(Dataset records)
◆ ◆ ◆

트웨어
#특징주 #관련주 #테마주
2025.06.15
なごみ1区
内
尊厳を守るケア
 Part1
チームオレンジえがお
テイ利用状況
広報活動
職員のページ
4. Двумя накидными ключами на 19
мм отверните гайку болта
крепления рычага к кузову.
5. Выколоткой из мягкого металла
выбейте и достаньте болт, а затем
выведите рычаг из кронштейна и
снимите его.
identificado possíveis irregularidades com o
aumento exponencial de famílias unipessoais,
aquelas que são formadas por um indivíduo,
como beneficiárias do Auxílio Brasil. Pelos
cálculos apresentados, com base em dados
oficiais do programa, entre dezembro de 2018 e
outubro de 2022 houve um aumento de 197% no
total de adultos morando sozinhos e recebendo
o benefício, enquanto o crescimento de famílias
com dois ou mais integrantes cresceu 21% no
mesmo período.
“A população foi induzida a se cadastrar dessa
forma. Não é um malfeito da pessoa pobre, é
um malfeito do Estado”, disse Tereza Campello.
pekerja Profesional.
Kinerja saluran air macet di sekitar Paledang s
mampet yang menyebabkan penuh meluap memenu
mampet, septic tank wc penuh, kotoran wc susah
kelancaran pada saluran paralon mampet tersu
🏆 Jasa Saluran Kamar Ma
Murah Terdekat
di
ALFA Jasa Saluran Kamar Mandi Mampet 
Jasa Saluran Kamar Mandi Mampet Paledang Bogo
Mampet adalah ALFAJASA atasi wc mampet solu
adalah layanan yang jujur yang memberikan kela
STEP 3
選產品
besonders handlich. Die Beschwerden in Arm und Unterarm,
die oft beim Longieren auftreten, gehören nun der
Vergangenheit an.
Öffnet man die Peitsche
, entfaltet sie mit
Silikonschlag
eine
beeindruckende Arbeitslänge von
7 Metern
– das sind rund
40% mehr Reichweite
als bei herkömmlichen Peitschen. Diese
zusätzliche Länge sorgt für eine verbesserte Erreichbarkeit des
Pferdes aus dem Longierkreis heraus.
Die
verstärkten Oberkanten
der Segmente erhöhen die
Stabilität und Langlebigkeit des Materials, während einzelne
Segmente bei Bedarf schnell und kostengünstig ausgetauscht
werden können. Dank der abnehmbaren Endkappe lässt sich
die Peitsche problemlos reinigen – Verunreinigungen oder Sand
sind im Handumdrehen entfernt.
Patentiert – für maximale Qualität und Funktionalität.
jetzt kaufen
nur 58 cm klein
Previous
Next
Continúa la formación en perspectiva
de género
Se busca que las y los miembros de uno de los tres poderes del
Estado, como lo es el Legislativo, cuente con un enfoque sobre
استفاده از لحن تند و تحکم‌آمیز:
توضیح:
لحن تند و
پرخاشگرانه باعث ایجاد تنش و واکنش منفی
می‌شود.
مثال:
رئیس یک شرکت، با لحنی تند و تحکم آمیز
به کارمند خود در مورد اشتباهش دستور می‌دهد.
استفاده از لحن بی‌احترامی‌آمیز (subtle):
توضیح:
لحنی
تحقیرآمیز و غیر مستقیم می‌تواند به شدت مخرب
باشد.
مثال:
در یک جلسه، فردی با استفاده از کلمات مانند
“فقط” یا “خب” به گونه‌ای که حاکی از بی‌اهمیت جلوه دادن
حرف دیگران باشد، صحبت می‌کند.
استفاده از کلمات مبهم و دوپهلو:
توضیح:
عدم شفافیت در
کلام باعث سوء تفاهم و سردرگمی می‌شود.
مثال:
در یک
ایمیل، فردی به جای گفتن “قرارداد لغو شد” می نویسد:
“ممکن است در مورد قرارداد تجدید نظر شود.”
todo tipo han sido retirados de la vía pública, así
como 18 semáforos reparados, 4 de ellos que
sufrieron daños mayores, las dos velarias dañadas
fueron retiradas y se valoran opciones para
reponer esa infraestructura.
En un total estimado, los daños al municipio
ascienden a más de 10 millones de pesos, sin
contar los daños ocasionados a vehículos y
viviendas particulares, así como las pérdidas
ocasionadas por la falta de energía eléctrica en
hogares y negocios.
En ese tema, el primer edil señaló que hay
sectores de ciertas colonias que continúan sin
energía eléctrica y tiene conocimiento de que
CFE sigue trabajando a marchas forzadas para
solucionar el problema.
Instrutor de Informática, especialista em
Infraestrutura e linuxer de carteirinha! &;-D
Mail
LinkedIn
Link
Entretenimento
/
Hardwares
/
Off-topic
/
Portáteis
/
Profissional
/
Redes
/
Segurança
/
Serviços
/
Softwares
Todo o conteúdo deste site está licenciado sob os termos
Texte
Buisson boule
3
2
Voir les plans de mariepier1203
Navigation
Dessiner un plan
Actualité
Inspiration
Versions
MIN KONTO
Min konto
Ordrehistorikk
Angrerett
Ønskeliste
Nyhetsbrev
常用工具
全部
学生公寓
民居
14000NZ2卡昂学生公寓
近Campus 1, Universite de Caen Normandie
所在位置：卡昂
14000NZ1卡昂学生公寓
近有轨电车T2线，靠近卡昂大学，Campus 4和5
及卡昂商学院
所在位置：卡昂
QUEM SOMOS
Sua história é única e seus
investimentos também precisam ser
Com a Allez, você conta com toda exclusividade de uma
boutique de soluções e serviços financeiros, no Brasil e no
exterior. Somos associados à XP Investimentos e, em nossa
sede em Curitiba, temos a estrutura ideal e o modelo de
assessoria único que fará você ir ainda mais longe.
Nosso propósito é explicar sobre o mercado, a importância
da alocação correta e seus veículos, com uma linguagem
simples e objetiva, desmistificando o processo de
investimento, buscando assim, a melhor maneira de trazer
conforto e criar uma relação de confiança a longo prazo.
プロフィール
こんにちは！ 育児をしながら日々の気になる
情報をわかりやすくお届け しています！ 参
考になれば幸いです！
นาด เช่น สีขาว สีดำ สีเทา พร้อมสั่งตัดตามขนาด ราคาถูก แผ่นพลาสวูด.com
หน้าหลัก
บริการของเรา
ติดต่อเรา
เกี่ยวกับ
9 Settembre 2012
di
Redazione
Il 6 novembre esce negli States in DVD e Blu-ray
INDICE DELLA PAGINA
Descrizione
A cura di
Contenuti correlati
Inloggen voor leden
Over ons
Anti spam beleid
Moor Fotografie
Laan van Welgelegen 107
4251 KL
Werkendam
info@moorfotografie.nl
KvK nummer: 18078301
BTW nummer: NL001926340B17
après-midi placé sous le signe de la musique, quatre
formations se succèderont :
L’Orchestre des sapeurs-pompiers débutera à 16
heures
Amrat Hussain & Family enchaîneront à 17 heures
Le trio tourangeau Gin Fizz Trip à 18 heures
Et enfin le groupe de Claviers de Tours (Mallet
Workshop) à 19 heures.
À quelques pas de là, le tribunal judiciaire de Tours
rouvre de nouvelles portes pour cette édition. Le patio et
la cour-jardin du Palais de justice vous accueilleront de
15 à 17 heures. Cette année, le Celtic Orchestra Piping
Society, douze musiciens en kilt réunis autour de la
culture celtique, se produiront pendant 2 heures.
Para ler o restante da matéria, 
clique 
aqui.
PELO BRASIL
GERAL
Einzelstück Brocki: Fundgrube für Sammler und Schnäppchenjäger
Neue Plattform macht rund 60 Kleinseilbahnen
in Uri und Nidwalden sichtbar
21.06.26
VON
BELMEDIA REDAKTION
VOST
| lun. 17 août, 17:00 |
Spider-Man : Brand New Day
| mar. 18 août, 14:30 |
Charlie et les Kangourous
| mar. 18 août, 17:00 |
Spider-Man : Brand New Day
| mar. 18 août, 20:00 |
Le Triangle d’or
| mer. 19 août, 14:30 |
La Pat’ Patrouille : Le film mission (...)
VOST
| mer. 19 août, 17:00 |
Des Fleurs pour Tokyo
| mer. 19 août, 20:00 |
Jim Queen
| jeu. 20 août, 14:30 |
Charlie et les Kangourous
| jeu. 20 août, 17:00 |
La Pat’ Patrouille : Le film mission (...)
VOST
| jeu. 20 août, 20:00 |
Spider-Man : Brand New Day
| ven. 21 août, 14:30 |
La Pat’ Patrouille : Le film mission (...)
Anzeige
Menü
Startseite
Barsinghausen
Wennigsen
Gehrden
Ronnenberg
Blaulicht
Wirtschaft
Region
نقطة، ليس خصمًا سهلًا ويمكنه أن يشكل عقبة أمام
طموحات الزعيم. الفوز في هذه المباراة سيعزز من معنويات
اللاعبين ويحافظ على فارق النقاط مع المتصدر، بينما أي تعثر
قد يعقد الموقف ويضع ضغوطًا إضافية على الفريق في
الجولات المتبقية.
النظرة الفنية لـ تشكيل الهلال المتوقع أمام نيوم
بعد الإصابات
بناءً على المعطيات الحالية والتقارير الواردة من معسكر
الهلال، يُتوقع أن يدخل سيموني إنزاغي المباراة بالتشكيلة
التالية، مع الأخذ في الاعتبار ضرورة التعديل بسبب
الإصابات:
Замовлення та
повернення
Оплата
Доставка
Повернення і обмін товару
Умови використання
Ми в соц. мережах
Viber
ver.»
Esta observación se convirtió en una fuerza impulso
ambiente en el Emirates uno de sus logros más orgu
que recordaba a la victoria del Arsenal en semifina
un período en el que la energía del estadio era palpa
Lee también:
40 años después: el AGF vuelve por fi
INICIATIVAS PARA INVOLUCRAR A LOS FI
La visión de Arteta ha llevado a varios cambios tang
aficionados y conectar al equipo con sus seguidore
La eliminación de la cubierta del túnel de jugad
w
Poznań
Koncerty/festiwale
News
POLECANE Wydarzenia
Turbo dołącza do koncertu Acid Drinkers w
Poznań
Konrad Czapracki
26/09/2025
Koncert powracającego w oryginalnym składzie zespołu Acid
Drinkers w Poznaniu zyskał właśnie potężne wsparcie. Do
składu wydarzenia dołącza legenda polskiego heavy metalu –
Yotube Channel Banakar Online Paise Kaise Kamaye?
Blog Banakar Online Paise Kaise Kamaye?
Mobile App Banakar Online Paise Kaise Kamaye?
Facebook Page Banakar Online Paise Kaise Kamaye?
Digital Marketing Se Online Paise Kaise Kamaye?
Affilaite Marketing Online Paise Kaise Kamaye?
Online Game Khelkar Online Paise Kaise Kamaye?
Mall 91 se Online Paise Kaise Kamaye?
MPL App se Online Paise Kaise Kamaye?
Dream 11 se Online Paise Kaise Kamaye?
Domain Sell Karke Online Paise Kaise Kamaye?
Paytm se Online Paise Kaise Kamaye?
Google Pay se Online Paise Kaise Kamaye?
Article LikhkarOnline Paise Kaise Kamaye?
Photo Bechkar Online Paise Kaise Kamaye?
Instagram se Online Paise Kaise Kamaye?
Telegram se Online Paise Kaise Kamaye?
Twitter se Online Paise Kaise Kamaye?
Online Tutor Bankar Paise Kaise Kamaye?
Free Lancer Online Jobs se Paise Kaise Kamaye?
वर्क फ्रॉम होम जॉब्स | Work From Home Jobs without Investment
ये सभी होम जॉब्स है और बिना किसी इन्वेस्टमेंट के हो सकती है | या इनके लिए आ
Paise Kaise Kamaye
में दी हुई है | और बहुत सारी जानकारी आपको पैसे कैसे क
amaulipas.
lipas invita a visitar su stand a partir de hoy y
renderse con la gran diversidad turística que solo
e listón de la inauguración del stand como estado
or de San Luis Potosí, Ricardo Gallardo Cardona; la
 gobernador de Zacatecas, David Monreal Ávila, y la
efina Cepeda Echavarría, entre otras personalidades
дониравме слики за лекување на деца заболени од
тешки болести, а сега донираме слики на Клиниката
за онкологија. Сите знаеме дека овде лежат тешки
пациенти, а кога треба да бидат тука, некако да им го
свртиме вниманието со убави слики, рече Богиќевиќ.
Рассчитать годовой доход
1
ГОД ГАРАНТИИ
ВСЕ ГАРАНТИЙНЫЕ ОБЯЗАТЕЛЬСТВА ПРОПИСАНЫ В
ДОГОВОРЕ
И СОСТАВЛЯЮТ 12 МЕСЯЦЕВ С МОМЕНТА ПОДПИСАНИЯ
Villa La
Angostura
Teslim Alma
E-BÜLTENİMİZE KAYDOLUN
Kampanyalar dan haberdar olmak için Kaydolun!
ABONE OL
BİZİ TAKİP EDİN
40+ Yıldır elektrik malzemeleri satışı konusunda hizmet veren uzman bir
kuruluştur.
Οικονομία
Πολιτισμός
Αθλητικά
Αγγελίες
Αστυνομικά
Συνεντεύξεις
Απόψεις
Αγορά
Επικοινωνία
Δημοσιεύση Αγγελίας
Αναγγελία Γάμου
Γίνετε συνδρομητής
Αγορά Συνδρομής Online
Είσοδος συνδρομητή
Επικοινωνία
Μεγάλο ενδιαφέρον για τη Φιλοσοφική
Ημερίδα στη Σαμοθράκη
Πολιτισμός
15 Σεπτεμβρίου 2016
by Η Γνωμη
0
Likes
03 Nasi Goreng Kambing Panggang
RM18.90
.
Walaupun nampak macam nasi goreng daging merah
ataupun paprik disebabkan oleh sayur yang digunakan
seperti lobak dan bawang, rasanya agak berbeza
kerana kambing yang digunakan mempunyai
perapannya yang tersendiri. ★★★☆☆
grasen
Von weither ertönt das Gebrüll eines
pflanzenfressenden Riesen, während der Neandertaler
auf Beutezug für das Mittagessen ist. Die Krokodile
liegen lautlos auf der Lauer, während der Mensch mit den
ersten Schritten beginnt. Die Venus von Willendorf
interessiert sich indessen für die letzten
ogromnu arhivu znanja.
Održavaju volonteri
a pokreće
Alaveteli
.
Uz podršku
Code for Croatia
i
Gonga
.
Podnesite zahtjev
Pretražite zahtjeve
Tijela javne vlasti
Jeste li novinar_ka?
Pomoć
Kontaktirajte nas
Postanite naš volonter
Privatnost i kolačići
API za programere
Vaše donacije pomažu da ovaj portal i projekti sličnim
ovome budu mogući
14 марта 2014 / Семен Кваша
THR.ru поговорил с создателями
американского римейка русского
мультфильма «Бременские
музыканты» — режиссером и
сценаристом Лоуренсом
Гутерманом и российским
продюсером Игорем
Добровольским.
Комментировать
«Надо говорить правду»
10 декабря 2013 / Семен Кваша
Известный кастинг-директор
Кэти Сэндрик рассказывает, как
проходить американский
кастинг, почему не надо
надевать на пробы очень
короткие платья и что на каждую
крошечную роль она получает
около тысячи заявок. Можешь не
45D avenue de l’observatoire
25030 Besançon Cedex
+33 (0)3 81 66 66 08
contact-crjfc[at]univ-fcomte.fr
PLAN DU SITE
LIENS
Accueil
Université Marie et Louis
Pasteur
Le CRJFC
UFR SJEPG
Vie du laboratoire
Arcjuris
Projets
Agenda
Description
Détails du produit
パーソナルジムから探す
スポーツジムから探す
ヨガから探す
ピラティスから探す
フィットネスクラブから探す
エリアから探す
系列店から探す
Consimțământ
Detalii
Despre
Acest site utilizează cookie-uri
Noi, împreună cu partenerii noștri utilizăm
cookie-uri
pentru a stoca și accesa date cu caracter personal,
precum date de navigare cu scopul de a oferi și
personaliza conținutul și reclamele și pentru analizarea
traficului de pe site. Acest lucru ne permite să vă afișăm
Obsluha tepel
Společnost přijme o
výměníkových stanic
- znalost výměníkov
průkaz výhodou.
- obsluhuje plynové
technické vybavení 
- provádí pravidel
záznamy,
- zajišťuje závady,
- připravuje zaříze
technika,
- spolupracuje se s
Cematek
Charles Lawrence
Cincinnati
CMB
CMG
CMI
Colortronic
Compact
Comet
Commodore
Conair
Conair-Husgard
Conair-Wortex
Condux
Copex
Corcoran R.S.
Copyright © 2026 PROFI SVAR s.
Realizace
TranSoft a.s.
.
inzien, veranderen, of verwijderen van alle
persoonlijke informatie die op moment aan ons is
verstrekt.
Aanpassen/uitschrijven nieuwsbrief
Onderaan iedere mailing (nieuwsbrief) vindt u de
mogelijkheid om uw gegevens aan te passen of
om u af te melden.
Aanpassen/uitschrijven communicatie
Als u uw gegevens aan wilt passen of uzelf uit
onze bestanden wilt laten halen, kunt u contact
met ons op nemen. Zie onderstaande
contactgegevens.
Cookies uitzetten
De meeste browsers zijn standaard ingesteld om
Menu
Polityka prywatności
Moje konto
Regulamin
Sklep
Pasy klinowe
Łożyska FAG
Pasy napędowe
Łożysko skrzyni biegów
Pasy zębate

◆ ◆ ◆

*What is expected:* Rewrite the entries from the first line through the line containing "снимите его.", replacing "広報活動" with "お知らせ" and leaving everything else unchanged.

*Your solution:*
트웨어
#특징주 #관련주 #테마주
2025.06.15
なごみ1区
内
尊厳を守るケア
 Part1
チームオレンジえがお
テイ利用状況
お知らせ
職員のページ
4. Двумя накидными ключами на 19
мм отверните гайку болта
крепления рычага к кузову.
5. Выколоткой из мягкого металла
выбейте и достаньте болт, а затем
выведите рычаг из кронштейна и
снимите его.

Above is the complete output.